# Source text:
(begin)
There’s two ways to extract the search query state. One is to use XPath query that looks for JavaScript snippet containing substring searchQueryState, parsing it into tree structure with js2xml module, then digging up the part we need from there (js2xml is a convenient way to convert JS code into XML trees to run XPath queries against them). Another approach is finding out a commented out JSON in the HTML, removing the comments, parsing it into Python dictionary and extracting the part we need from that. Since the API expects search query state in JSON format we JSONify it back before generating search API request URL. You may notice that we don’t do that in previous codepath. That’s because the previous case depends on JS code having API URLs hardcoded in them that we can parse and extract searchQueryState for reusing it. With this appraoch we cover some diversity in how the page might be structured to make the scraper more reliable. We call a helper method to create a complete URL for the request and yield the request.

At then next callback method we process the search API response by extracting the part that contains search results and iterating across them:

    def parse_property_list_json(self, response):
        json_str = response.text
        json_dict = json.loads(json_str)

        search_results = json_dict.get('cat2', dict()).get('searchResults', dict()).get('listResults', [])

        for result in search_results:

Only thing we need from here is ZPID - Zillow property ID. We use this to reproduce the request that client side JS code makes to get data for property details page:

            zpid = result.get('zpid')
            query_id = '4c19ac196fd0f1e7e30ca7e7f9af85d5'
            operation_name = 'ForSaleDoubleScrollFullRenderQuery'

            url_params = {
                'zpid': zpid,
                'contactFormRenderParameter': '',
                'queryId': query_id,
                'operationName': operation_name,
            }
            
            json_payload = {
                'clientVersion' : "home-details/6.0.11.5970.master.8d248cb",
                'operationName' : operation_name,
                'queryId' : query_id,
                'variables' : {
                    'contactFormRenderParameter' : {
                        'isDoubleScroll' : True,
                        'platform' : 'desktop',
                        'zpid' : zpid,
                    },
                    'zpid' : zpid
                }
            }

            api_url = 'https://www.zillow.com/graphql/?' + urlencode(url_params)

            yield JsonRequest(url=api_url, data=json_payload, callback=self.parse_property_page_json)

Since we need to pass JSON payload in the POST request we use JsonRequest class here.
(end)
# Information shown:
(begin)
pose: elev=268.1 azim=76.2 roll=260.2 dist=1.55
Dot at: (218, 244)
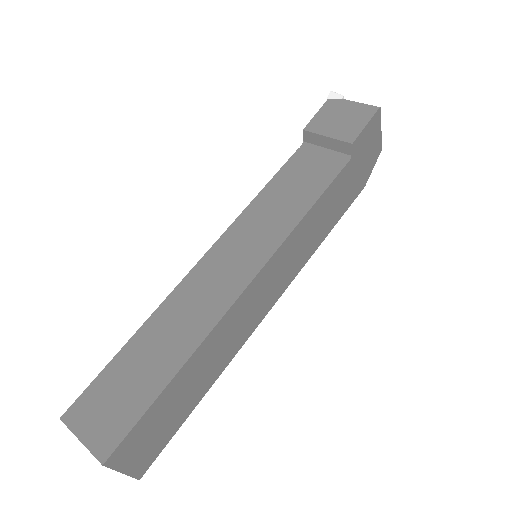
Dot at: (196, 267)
(end)
# Given instruction 1:
From the Zillow scraper walkthrough, list every key in the url_params dictionary.
# Given instruction 2:
Answer these from the Zillow scraper walkthrough:
(a) Which module is used to turn JavaScript code into XML trees for XPath queries?
(b) What does ZPID stand for?
(c) Which class is used because the POST request has to carry a JSON payload?
Nothing in the data is needed for the work here.

# Written reply 1:
zpid
contactFormRenderParameter
queryId
operationName

# Written reply 2:
(a) js2xml
(b) Zillow property ID
(c) JsonRequest